Sarah meets 3 other teenagers and begins hanging out with them. One night, they get spooked while parked in the woods, and one of the boys goes outside to investigate. When he doesn't return, the other boy goes out as well. They are subsequently attacked and killed by the children, with only Sarah escaping. When she returns home in a panic, she and Karen find that Emma is missing as well. They run to the mine and are confronted by all the children. While fleeing, they encounter William Carlton and try to get him to drive them to safety. The children arrive, however, and kill his driver. The three flee to Hanks' house.

Inside, Hanks tells them that the children spare blood relatives (Mary Tunny and her brother, as well as Hanks' ancestors, were among the children killed in the mine) but seek revenge on the Carlton bloodline. William tries unsuccessfully to shoot the children, but it does not stop them. The four try to flee, but Hanks' truck does not start, and they hide in the barn. William hides in the loft, and the children enter. They slowly bypass the Tunnys and Hanks and swarm William and murder him. Emma then emerges from the crowd of children, who allow Hanks and the Tunnys to leave.
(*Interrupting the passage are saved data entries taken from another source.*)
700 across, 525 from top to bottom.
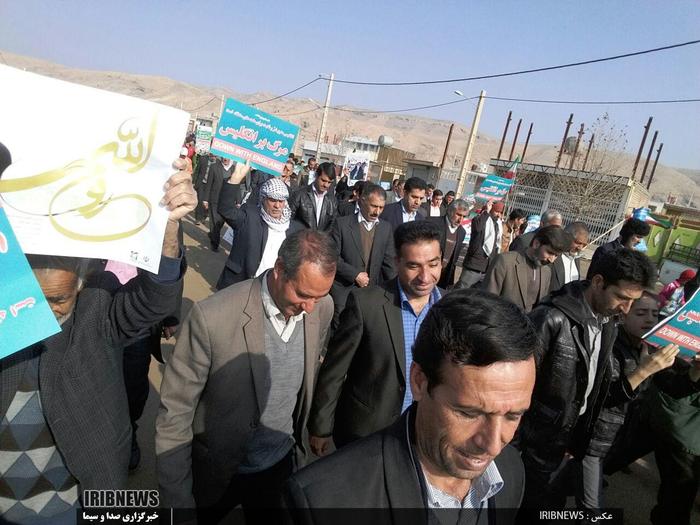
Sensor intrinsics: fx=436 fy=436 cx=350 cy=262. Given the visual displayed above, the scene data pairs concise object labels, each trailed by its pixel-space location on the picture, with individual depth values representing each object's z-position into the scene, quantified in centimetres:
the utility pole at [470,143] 1534
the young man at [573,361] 246
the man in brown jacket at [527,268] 422
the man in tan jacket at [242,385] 187
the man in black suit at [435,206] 849
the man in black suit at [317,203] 626
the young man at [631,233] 552
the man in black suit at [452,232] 660
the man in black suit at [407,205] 583
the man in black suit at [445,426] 111
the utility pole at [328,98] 2388
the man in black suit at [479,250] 675
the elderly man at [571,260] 474
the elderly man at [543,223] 592
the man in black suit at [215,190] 890
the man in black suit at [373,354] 234
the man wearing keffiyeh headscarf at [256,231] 403
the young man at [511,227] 815
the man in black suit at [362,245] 455
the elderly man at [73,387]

Ultimately, the Tunnys decide to move, but do not sell the house (which somehow legally passed to them after William's death). Ostensibly, they allow the children to live in the house now that they have had revenge on the Carltons, and Mary and her brother are seen in the Tunny house.

==Cast==
- Lori Heuring as Karen Tunny
- Scout Taylor-Compton as Sarah Tunny
- Chloë Grace Moretz as Emma Tunny
- Geoffrey Lewis as Harold Thompson
- Ben Cross as Aaron Hanks
- Martin McDougall as William Carlton
- Helia Grekova as Mary

==Production==
At one point, Tobe Hooper was set to direct the film, but when he dropped out to direct 2005's Mortuary, J. S. Cardone stepped up to direct. The film was shot in the mountains of Bulgaria.

==Release==
The film debuted as one of the eight films that make up the horror film festival 8 Films to Die For's first cycle in 2006.